Use Athena to query data registered with Amazon Lake Formation
Amazon Lake Formation allows you to define and enforce database, table, and column-level access policies when using Athena queries to read data stored in Amazon S3 or accessed through federated data sources. Lake Formation provides an authorization and governance layer on data stored in Amazon S3 or federated data catalogs. You can use a hierarchy of permissions in Lake Formation to grant or revoke permissions to read data catalog objects such as databases, tables, and columns. Lake Formation simplifies the management of permissions and allows you to implement fine-grained access control (FGAC) for your data.
You can use Athena to query both data that is registered with Lake Formation and data that is not registered with Lake Formation.
Lake Formation permissions apply when using Athena to query source data from Amazon S3 locations or data catalogs that are registered with Lake Formation. Lake Formation permissions also apply when you create databases and tables that point to registered Amazon S3 data locations or data catalogs.
Lake Formation permissions do not apply when writing objects, nor do they apply when querying data or metadata that are not registered with Lake Formation. For source data and metadata that are not registered with Lake Formation, access is determined by IAM permissions policies and Amazon Glue actions. Athena query results locations in Amazon S3 cannot be registered with Lake Formation, and IAM permissions policies for Amazon S3 control access. In addition, Lake Formation permissions do not apply to Athena query history. You can use Athena workgroups to control access to query history.

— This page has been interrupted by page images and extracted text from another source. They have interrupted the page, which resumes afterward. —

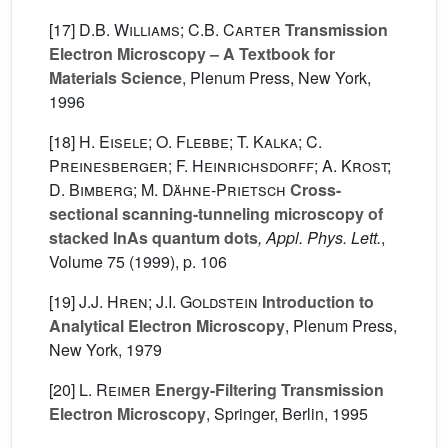
[17]
D.B. Williams; C.B. Carter
Transmission
Electron Microscopy – A Textbook for
Materials Science
, Plenum Press, New York,
1996
[18]
H. Eisele; O. Flebbe; T. Kalka; C.
Preinesberger; F. Heinrichsdorff; A. Krost;
D. Bimberg; M. Dähne-Prietsch
Cross-
sectional scanning-tunneling microscopy of
stacked InAs quantum dots
, Appl. Phys. Lett.
,
Volume 75
(1999), p. 106
[19]
J.J. Hren; J.I. Goldstein
Introduction to
Analytical Electron Microscopy
, Plenum Press,
New York, 1979
[20]
L. Reimer
Energy-Filtering Transmission
Electron Microscopy
, Springer, Berlin, 1995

For more information about Lake Formation, see Lake Formation FAQs
Apply Lake Formation permissions to existing databases and tables
If you are new to Athena and you use Lake Formation to configure access to query data, you do not need to configure IAM policies so that users can read data and create metadata. You can use Lake Formation to administer permissions.
Registering data with Lake Formation and updating IAM permissions policies is not a requirement. If data is not registered with Lake Formation, Athena users who have appropriate permissions can continue to query data not registered with Lake Formation.

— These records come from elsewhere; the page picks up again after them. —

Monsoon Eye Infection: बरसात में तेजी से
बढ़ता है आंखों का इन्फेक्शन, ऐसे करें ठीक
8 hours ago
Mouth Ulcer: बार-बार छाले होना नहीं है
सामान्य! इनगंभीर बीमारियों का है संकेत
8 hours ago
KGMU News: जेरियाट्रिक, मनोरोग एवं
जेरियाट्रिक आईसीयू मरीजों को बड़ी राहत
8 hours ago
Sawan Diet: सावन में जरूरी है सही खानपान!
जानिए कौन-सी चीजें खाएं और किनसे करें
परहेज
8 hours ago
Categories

If you have existing Athena users who query Amazon S3 data not registered with Lake Formation, you can update IAM permissions for Amazon S3—and the Amazon Glue Data Catalog, if applicable—so that you can use Lake Formation permissions to manage user access centrally. For permission to read Amazon S3 data locations, you can update resource-based and identity-based policies to modify Amazon S3 permissions. For access to metadata, if you configured resource-level policies for fine-grained access control with Amazon Glue, you can use Lake Formation permissions to manage access instead.
For more information, see Configure access to databases and tables in the Amazon Glue Data Catalog and Upgrading Amazon Glue data permissions to the Amazon Lake Formation model in the Amazon Lake Formation Developer Guide.